Historical bricks line the floor, uneven and rolling in the shape of the earth beneath. There are curtains, a couch, and several styling stations with nail polish and hair supplies.

A basement seems like a strange place to get your hair done, but like most things at Rock Your Locks Salon in Old Town Saginaw, there's a “why” under the surface.

“We have private stations down here in case someone wears a hijab, wears a wig and isn’t comfortable being seen, or if they’re depressed and just need a quiet place away from people to be while they get their hair done,” says Janey Cascaddan, owner.

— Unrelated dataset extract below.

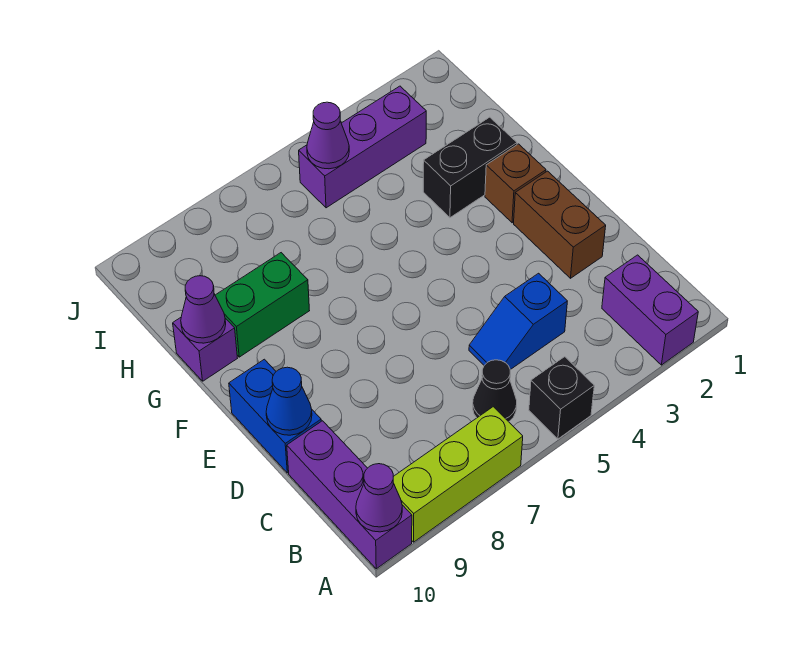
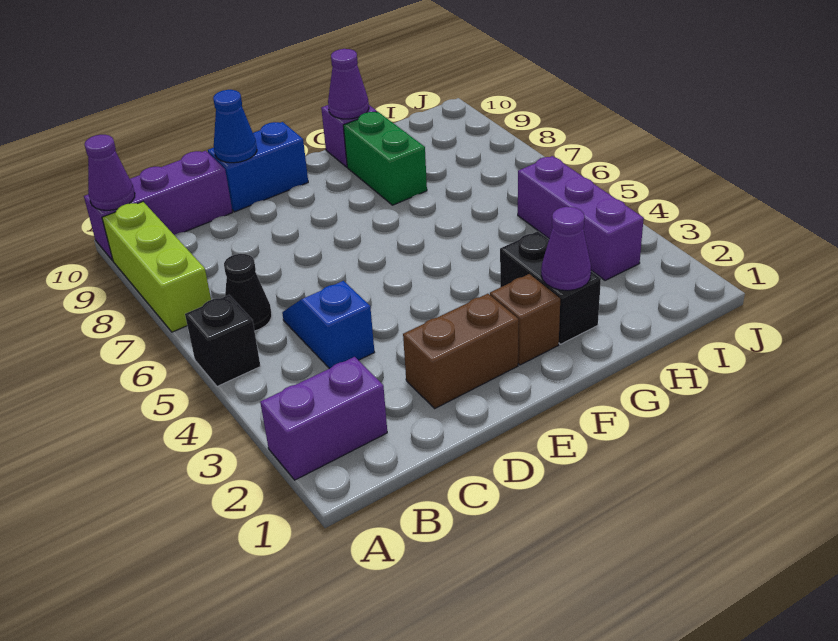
purple 1x1 cone [307,102,349,169] -> purple 1x1 cone moved to [541,207,591,291]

They say beauty is only skin-deep, but for Cascaddan and her team of stylists, it goes considerably deeper than that.

Way deeper.

“If you can look at yourself in the mirror and feel good about what you see, you’ve won a very hard challenge,” says Cascaddan. “Society tells us that we’re too “this” or too “that”, so if you can take a second from your day, look in the mirror and just feel good because you got your bangs trimmed, that can change everything.”

Upstairs, the salon is filled with stylists doing everything from the average trim to dying clients’ hair multiple shades of bright, bold color.

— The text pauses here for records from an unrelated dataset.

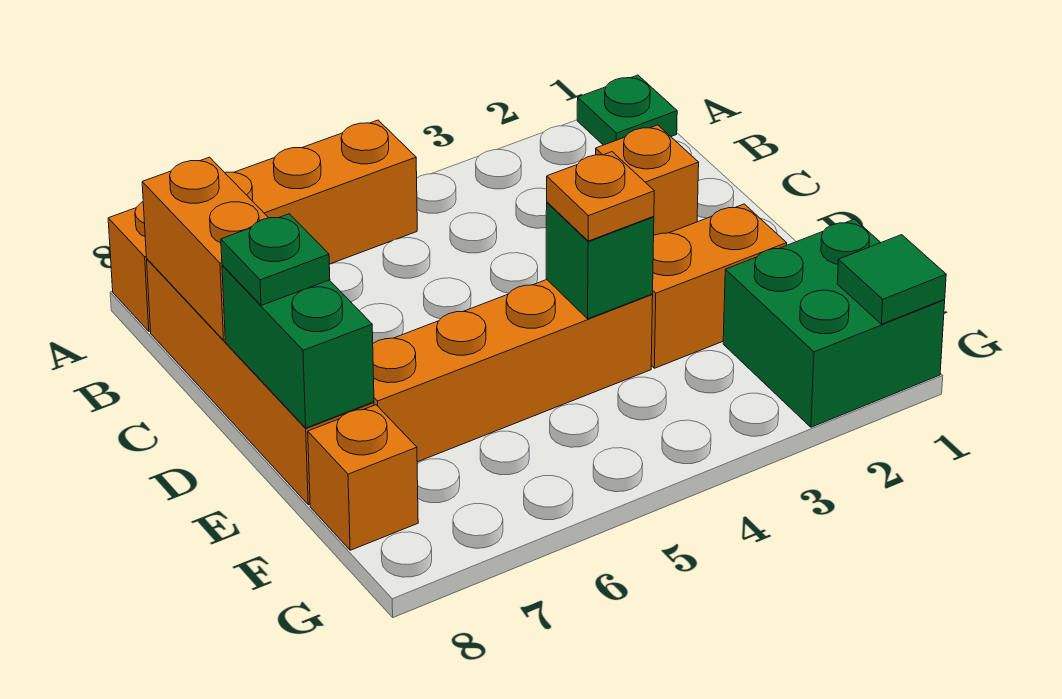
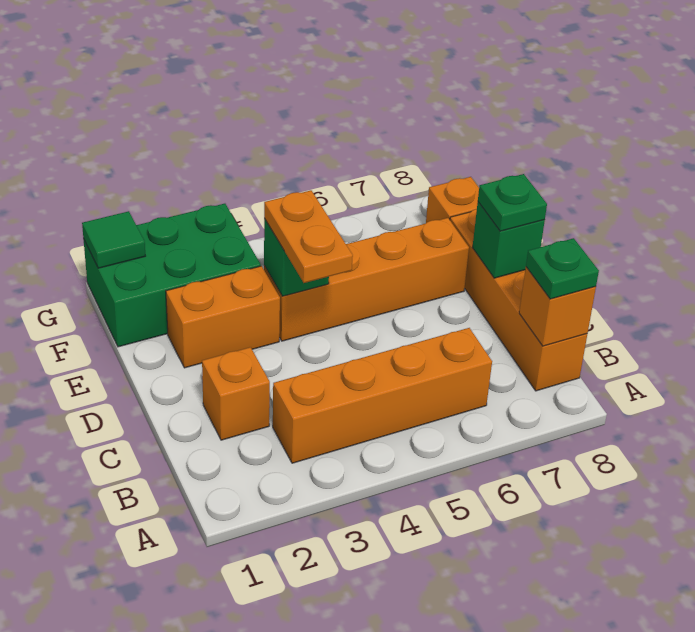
green 1x1 plate [577,75,677,145] -> green 1x1 plate moved to [526,238,599,299]
orange 1x4 brick [108,120,417,331] -> orange 1x4 brick moved to [273,328,492,463]
orange 1x2 brick [142,157,268,340] -> orange 1x1 brick [519,267,596,346]
green 1x2 brick [222,265,374,428] -> green 1x1 brick [472,202,545,278]
orange 1x1 plate [547,152,654,241] -> orange 1x2 plate [264,190,353,283]
green 2x2 brick [723,219,945,427] -> green 2x3 brick [84,204,261,347]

Located on the corner of Court Street and Michigan, the salon is also known for making bold statements about more than just hair.

While many businesses try to keep political and social issues separate from their day-to-day operations, Cacaddan grabs the steering wheel and drives the salon into those issues head-on.

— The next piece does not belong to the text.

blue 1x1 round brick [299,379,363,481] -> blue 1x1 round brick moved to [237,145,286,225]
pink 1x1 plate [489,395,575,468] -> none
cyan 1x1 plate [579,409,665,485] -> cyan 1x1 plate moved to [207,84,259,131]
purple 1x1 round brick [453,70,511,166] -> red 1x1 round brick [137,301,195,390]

“I don’t hang bras in my windows for attention,” Cascaddan says. “I feel like we’re on such a busy corner with big windows, I feel like it’s important to be loud and obnoxious about social injustices because they’re still happening, and until they stop, I’m not going to stop using this corner as a catalyst. It’s important for me to stand up for other people who may not have a voice.”

At first appearance, one might think that the seed of Rock Your Locks was planted during a youth full of The Ramones, mohawks and rebellion.

“But I grew up on a farm in Breckenridge,” says Cascaddan. "I showed horses for 14 years and cattle for 10 years...and then went the complete opposite direction with my life."

In high school, she was ahead in credits, and with no other classes to take, approached her principal about attending beauty school full-time. At 17, she received her license and started working at a salon in the Fashion Square Mall after graduating.

“I met this dude with a huge mohawk and really tight pants,” she says. “I had never seen a real-life punk, especially coming from a farm. And I was like, ‘THAT’S how I feel inside. I’m mad about politics and injustices of the world and I want people to look at me and I want to make them mad because I’m different. Then it just became a part of me.”

While a bold, colorful approach to both business and social issues might seem sensationalistic to some, Cascaddan says she couldn’t do it any other way.

“The way I dress, the way I talk, the things I say, the things my business represents are all things that are important to me,” Cascaddan says. “That’s why we have the pride flag, the transgender flag, the genderfluid flag, and all the flags. If I can make someone start a conversation that causes them to be more open-minded, I’ve done what I want to do.”